Now, commuters between Janesville and the Walworth County line have new bumps to contend with.


Snow drifts.


Rock County highway crews normally battle the dangerous, white phantasms with snow fences erected in empty corn and soybean fields.


Crews this season have put fences in strategic spots along state, county and town roads, Rock County Highway Superintendent Hal Mayer said, but they haven't gotten to the windy strip in Bradford Township along Highway 14 between Emerald Grove Road and the Walworth County line.


They plan to, Mayer said.


Sheriff's deputies responded to one slide-off in that stretch during the Tuesday-evening drive, despite the fact that it wasn't snowing, Lt. Jude Maurer said.


Putting up snow fences is an inexact science, Mayer said, because it means battling the wind. Plow drivers and road crews know well the spots that tend to drift. They keep notes in diaries and remember from year to year where the fences are needed, Mayer said.


But things change.


Fencerows come down, buildings go up and farmers rotate crops. All of those affect wind patterns across roads, Mayer said.


Crews have to get landowner permission to put fences in fields, and they must wait until farmers are done with fall fieldwork before they get started, Mayer said. Harvesting and chisel plowing finished late this year, he said.


As long as the ground stays as soft and crews get time between snowfalls, they'll put up fences along Highway 14 and in other windy spots, Mayer said.

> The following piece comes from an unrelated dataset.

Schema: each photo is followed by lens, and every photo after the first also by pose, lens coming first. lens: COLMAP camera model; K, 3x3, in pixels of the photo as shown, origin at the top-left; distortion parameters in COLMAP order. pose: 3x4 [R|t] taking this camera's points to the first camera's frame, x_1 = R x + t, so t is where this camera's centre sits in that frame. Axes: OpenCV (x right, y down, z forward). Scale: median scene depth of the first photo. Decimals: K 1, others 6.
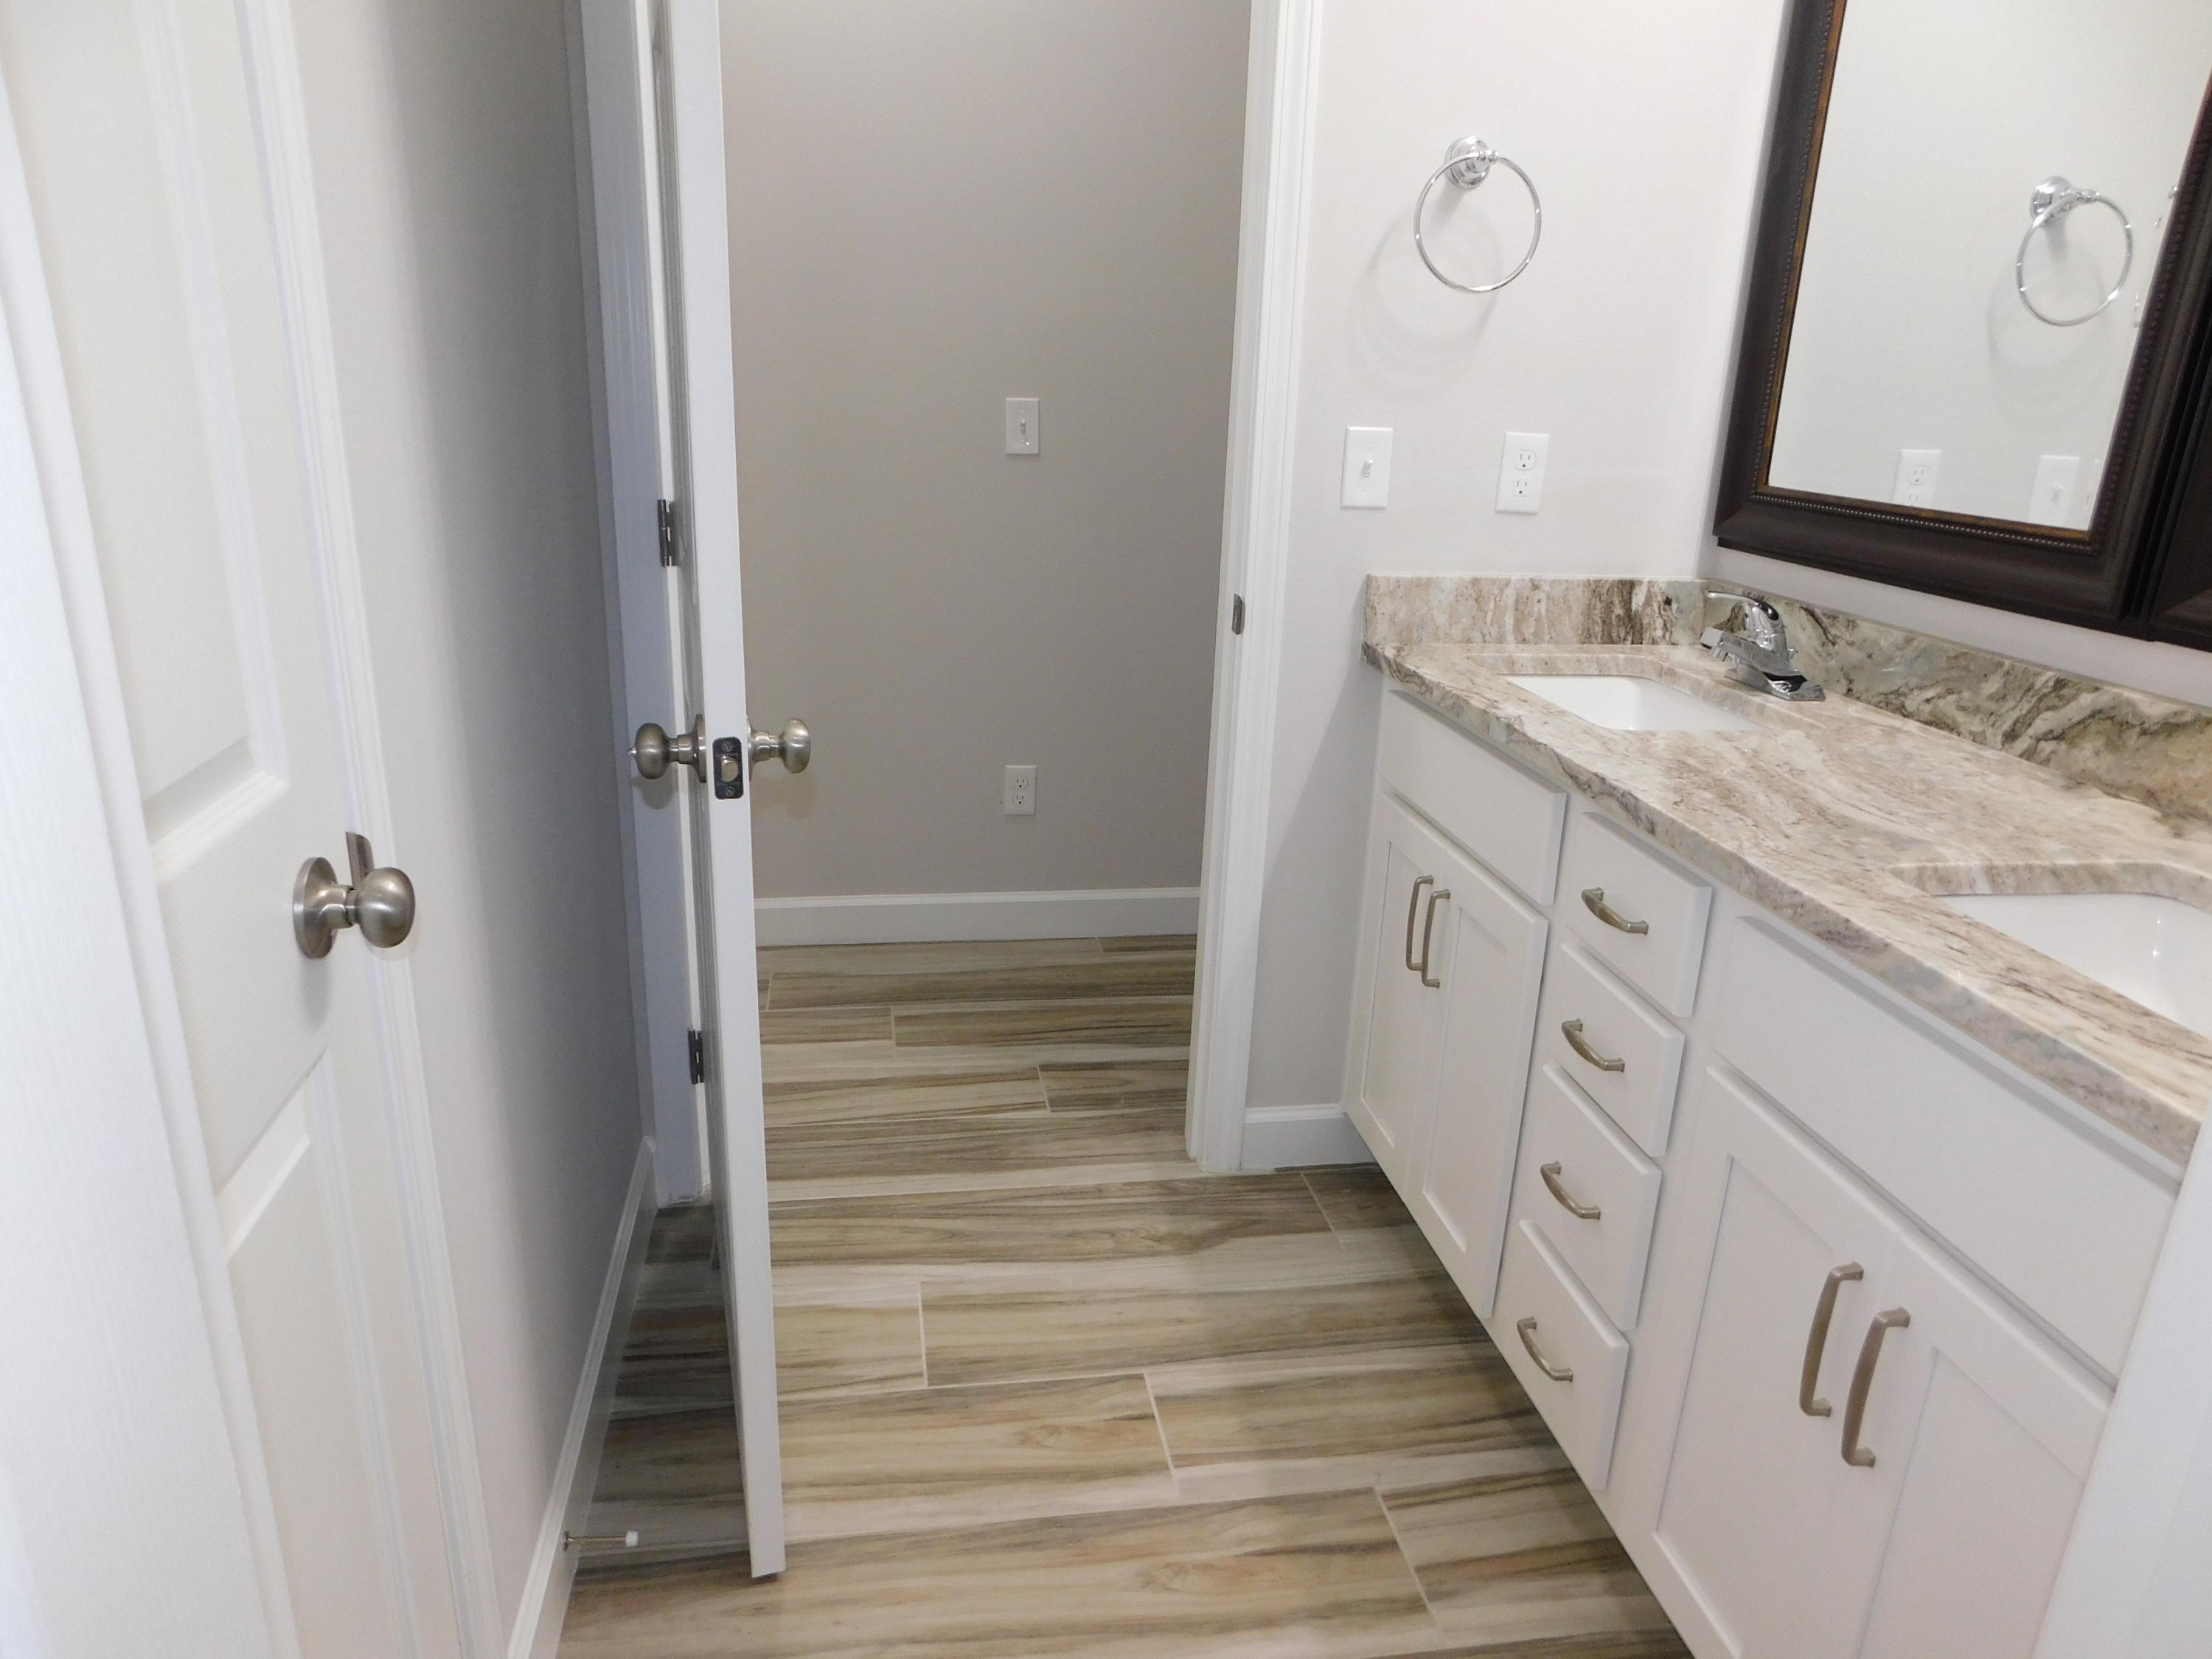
lens RADIAL K [[1472.9, 0, 1112.5], [0, 1472.9, 832.5], [0, 0, 1]] dist [-0.064762, 0.065248]
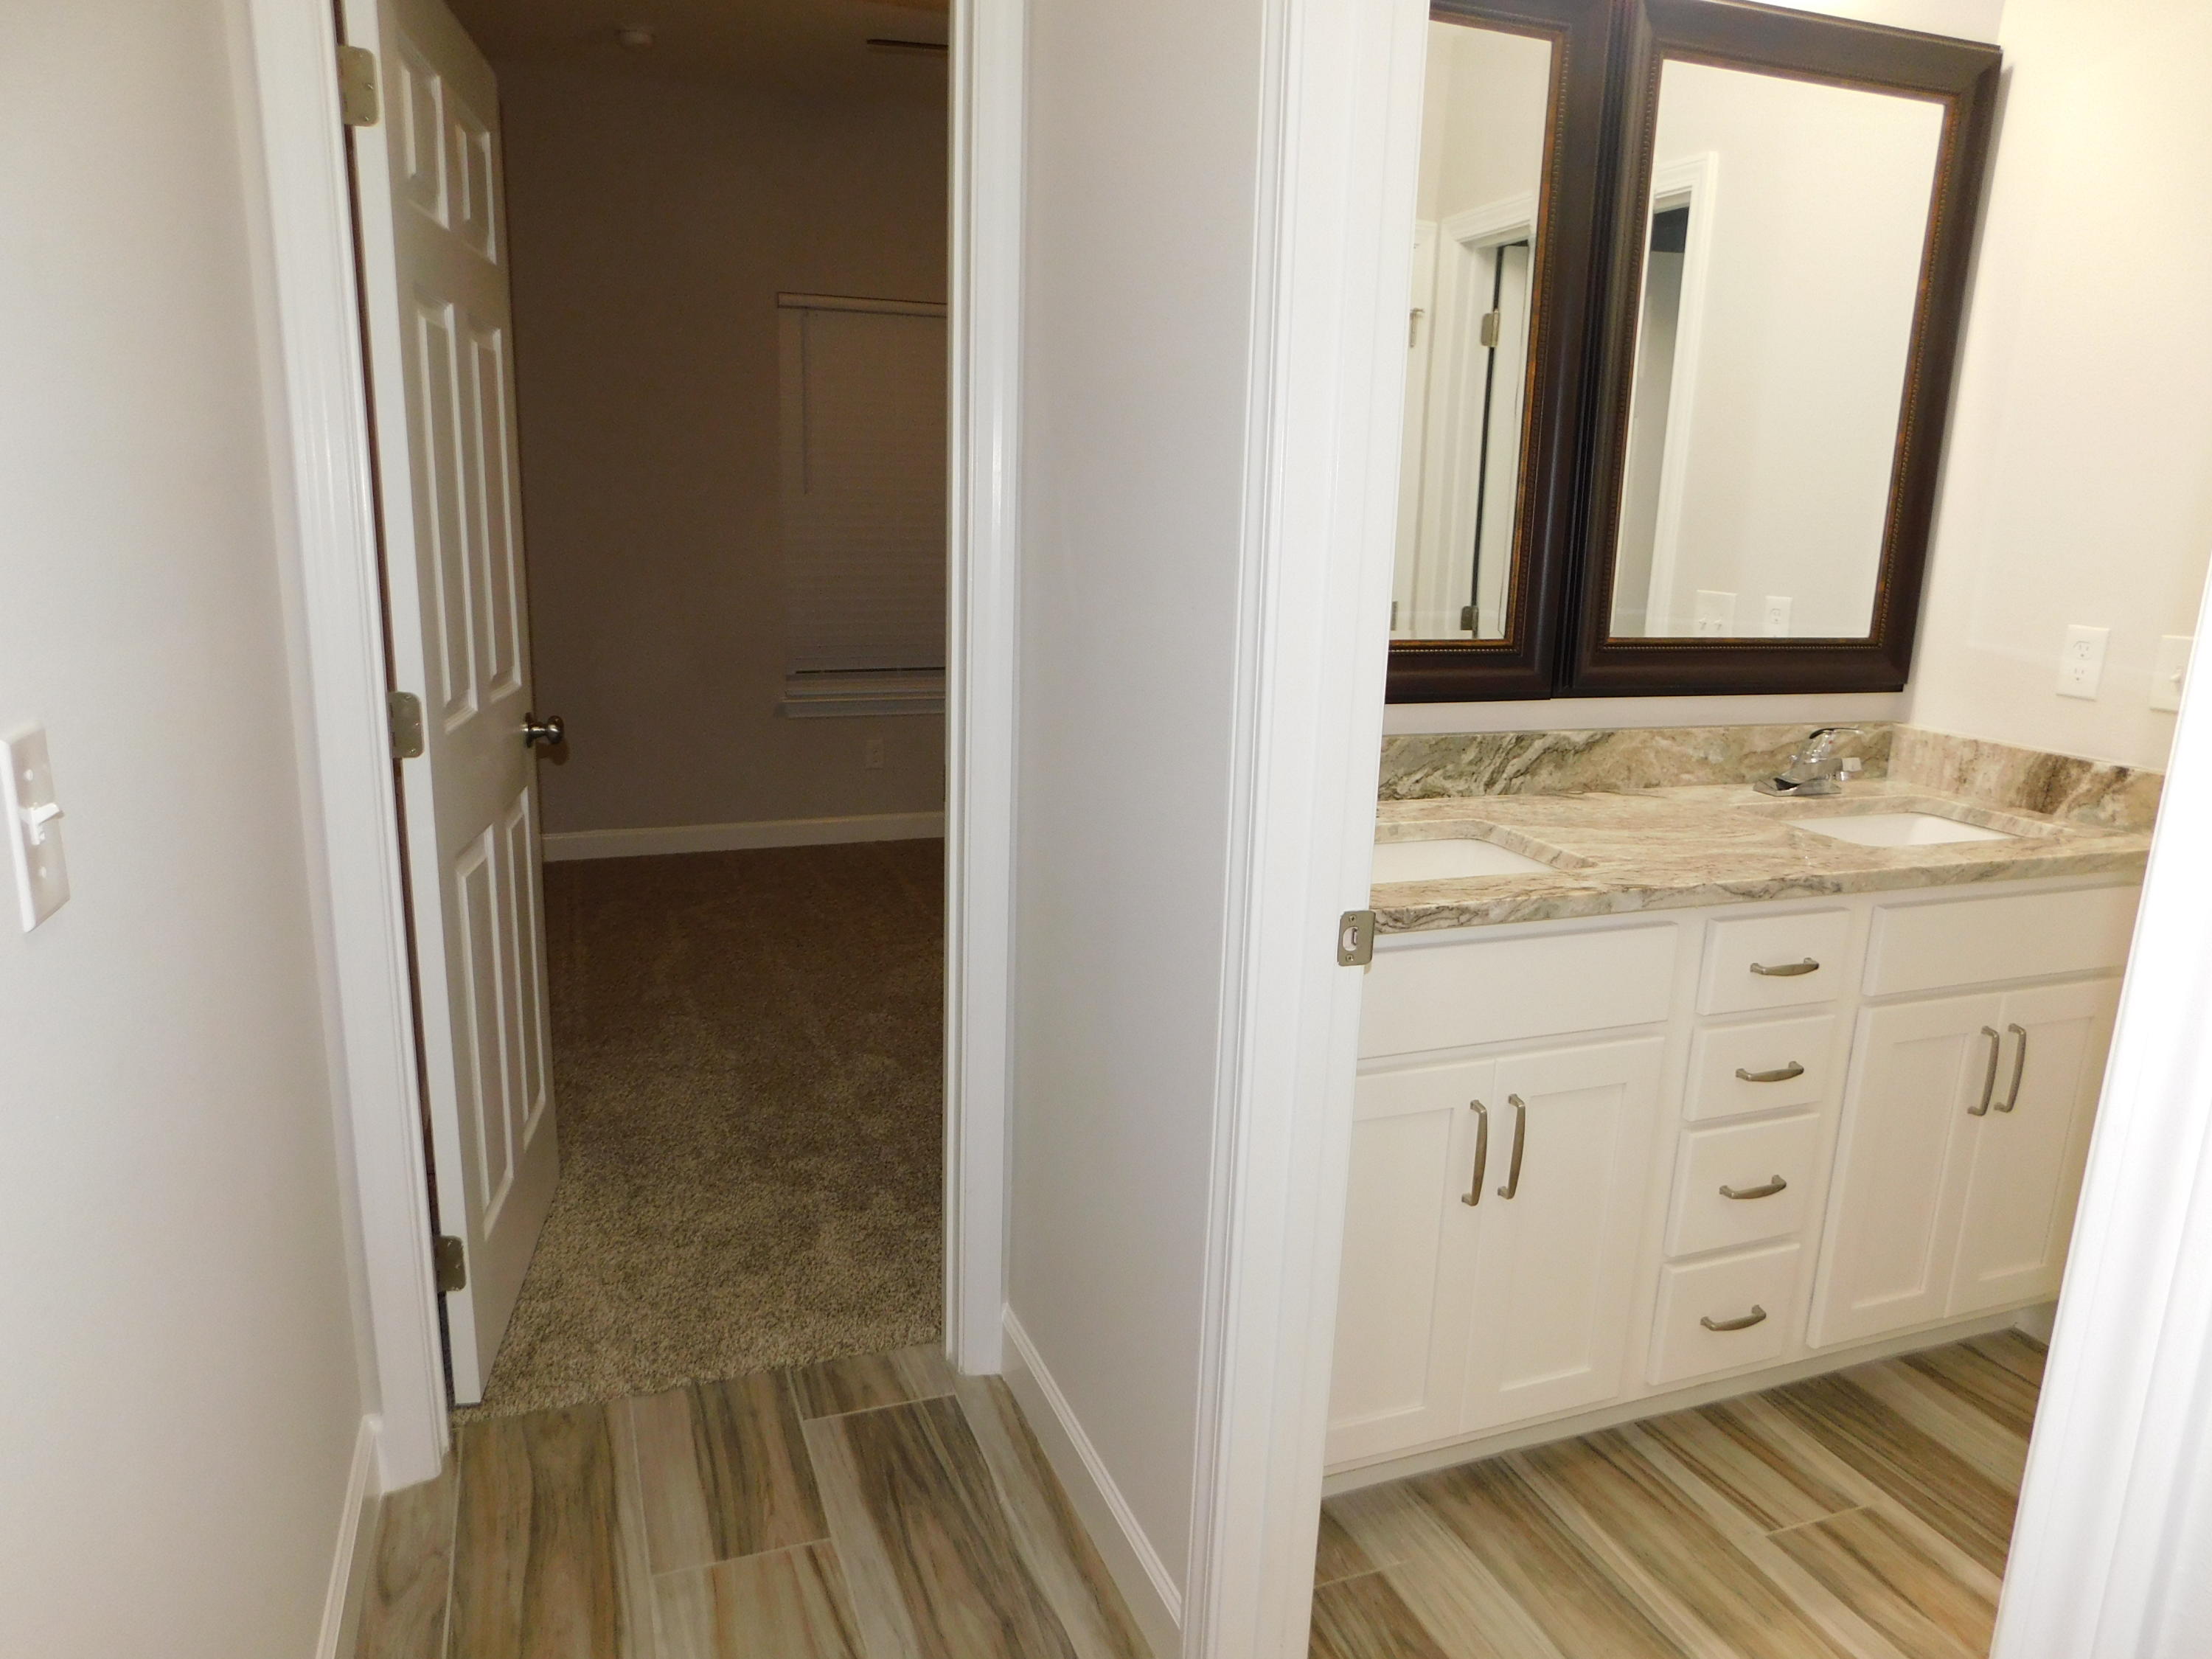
lens RADIAL K [[1472.9, 0, 1112.5], [0, 1472.9, 832.5], [0, 0, 1]] dist [-0.064762, 0.065248]
pose [[-0.204181, -0.266500, 0.941960, -0.681274], [0.257139, 0.913841, 0.314283, -0.576967], [-0.944558, 0.306385, -0.118062, 1.552682]]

In Walworth County, crews put up some fences this year, but it's not a top priority, said Public Works Director Shane Crawford.


"We're triaging what we do in non-snow months what I think is more critical work," Crawford said. "By this time last year, snow fencing was a non-issue. It was creating drifts anyway, considering how the snow was so deep it was covering the fences."


Crawford would like to work with farmers who have large, open fields close to major roads. If farmers left four to eight rows of corn in place of a snow fence, the corn would make an effective, maintenance-free windbreak, Crawford said.


"Everybody likes to have a policy or procedure for everything," Crawford said. "But when you're reacting to the weather, sometimes you have to take your punches as they come."


SNOW FENCE 101

Snow fences don't block snow from blowing across roads. Rather, they slow the wind and create a vortex.


That makes the snow tumble and create a drift hopefully in an empty field between the fence and the road rather than across the road.


The key is to put the fence far enough from the road, Rock County Highway Superintendent Hal Mayer said.


Typically, crews start at the right-of-way, which is about 33 feet from the centerline, and take 15 paces into the field, Mayer said. There they plant the 4-foot fence 6 inches off the ground.


If rural landowners want to put up fences to keep farm lanes or long driveways from drifting, Mayer advises they make sure to keep them far enough from the drive.


"Most commonly, problems happen when people put snow fences next to driveways, so snow dumps on the driveway," Mayer said. "You've got to stay far enough back."


Eastern Rock County needs more snow fences on east-west roads, Mayer said. The western section of the county tends to need more fences on north-south roads, he said.


But that's not an exact rule, and wind patterns on roads change yearly, Mayer said.


"You just go off your best shot," he said.